Newsom’s office has yet to respond to a request for comment on the case.
Proof Positive
While state officials and their local counterparts repeated the narrative of the dangers inherent to salons, research by the U.S. Centers for Disease Control and Prevention (CDC) suggested otherwise. The study published last summer found face masks may have prevented a pair of Covid-positive Missouri hairstylists from spreading the virus to as many as 140 clients.
Missouri’s Springfield-Greene County Health Department, which led the investigation, determined that policies requiring people to cover mouths and noses and the salon’s strict sanitation policies played a substantial role in curbing what could have been a huge outbreak.
Jen Erickson, founder and CEO of Silicon Valley Apprenticeship Barbering/Cosmetology and a 25-year industry veteran, says clients should rest assured that salons are safe to patronize. Passing the California Board of Barbering and Cosmetology test requires 1,600 class-hours—about 1,000 more than needed to become a cop—and fluency in sterilization and cross-contamination.
“With the pandemic,” she says, “a lot of us even went above and beyond, retrofitting salons to make things safe, spending money even though we weren’t making any.”
For the first time, Erickson says, she took out a business loan—a 30-year mortgage to sustain her training program.
“I’m not making any money right now,” she says. “I’m trying to work with students to find them other places to work, but it’s tough. Salons have shut down. I’ve lost apprentices—almost a third of them got pregnant and quit. And me, myself, I’m at a standstill.”
If public health officials produced data that showed salons as high-risk for coronavirus outbreaks, that would be one thing, Jones says. But he has yet to see any from the state or local governments. What few numbers are available seem to back his suspicions about the shutdowns being less science-and-data-based than Newsom lets on.
Statistics released last month by the New York Gov. Andrew Cuomo’s office show that 74% of Covid-19 cases for which there’s contact-tracing data available were attributed to household gatherings. Bars and restaurants accounted for just 1.43% of the spread. Salons and personal care services, just 0.14%.
Jones wants to see similar California data.
Riley—a PBFC member but not part of the lawsuit—says prior to March 2020, Lavish was “riding high,” with a full-time dedicated staff, a long waitlist of clients and a Good Times Best of 2019 award. All that quickly changed after the first shutdown.
“When we came back I was devastated,” she says, recalling five of her employees didn’t return.
“It was a financial blow to us and many more clients were too scared to come in.”
Like Love, Riley says her landlord was “very gracious and understanding” during this time. However, she was able to receive the PPP grant to pay employees and spent over $4,000 of her own money remodeling the salon to be compliant with new, Covid-friendly regulations. She also had to take out a $14,000 Small Business Administration loan.
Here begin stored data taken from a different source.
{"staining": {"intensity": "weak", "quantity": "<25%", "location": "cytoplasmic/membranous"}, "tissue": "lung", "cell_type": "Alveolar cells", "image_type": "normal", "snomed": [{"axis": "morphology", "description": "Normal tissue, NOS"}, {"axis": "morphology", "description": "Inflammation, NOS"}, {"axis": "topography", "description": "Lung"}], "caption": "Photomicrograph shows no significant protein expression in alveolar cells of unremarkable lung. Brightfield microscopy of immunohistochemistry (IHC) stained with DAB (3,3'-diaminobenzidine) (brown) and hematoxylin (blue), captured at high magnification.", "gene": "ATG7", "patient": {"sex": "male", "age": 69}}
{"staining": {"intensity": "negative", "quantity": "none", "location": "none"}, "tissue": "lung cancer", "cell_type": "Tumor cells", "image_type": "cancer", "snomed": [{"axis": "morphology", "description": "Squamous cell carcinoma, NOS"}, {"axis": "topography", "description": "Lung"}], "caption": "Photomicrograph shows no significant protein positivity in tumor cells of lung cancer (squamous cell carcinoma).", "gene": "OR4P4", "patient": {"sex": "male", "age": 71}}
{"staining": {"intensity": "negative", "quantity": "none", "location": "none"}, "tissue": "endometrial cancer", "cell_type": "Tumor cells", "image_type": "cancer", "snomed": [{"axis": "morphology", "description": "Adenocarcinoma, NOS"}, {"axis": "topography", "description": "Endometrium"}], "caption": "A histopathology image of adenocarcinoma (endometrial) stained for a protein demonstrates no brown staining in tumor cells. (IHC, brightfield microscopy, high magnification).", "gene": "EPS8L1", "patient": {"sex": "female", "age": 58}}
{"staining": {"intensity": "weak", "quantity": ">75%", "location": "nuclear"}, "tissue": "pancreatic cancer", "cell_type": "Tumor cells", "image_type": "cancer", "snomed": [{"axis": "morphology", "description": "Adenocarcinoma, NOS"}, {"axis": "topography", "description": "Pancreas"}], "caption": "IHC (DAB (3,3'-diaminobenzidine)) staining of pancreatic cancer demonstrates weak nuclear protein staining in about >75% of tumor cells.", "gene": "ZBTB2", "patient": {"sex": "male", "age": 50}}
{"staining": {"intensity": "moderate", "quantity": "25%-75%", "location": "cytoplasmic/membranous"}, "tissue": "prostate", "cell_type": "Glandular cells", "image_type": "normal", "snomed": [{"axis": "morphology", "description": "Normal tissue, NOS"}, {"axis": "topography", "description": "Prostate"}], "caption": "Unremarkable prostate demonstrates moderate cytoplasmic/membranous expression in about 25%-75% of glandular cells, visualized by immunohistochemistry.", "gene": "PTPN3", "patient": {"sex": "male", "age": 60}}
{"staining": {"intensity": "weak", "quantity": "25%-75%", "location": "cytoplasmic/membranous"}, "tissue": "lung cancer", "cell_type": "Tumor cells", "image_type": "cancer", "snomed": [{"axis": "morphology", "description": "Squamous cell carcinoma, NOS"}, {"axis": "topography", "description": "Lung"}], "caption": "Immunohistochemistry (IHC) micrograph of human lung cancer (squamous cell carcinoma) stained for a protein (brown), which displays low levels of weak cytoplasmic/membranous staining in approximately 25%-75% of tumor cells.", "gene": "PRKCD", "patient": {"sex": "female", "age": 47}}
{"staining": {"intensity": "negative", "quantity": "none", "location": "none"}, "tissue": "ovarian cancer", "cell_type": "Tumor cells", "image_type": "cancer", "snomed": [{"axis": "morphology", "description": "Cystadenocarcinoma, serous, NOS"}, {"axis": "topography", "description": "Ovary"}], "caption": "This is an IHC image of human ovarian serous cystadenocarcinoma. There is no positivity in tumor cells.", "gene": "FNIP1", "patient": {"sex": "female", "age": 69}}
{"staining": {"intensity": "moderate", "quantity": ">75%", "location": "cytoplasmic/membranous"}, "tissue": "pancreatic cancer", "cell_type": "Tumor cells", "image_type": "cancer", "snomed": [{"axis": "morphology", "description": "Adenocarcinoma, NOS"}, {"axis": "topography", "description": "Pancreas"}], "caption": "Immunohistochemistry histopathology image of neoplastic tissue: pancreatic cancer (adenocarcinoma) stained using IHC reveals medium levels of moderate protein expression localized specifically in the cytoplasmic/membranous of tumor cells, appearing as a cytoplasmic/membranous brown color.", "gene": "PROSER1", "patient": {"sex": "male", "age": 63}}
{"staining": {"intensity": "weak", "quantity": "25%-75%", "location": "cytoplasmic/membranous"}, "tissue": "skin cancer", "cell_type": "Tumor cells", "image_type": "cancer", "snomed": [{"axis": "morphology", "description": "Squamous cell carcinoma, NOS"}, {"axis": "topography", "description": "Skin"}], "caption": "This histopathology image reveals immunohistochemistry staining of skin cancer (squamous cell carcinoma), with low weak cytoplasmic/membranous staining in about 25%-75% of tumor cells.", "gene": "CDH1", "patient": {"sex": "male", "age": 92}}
As the shutdowns continued, more and more employees left—either Santa Cruz, the industry, or both. This forced Lavish to transition from a formerly full-service salon to exclusively hair services when it reopened this week.
Riley says that at times it felt like law-abiding salons were often being punished while so many stylists in the county continued their business illegally. Riley says “probably a third” of the salons in Santa Cruz remained opened, covering their windows with butcher paper or drawing the curtains to detract attention.
“We all found out the police weren’t really enforcing it, but I couldn’t do that,” she adds. “I felt that by doing it in hiding, that was me telling the world, ‘I don’t care if people get sick and die,’ and I couldn’t do that.”
While Riley and Love are excited to be back behind the clippers, both are also hesitant to see what happens next, and don’t know what they will do if another shutdown is enacted.
“What are they preventing? Obviously the numbers still went up despite shutdowns,” says Love. “The data’s not improving.”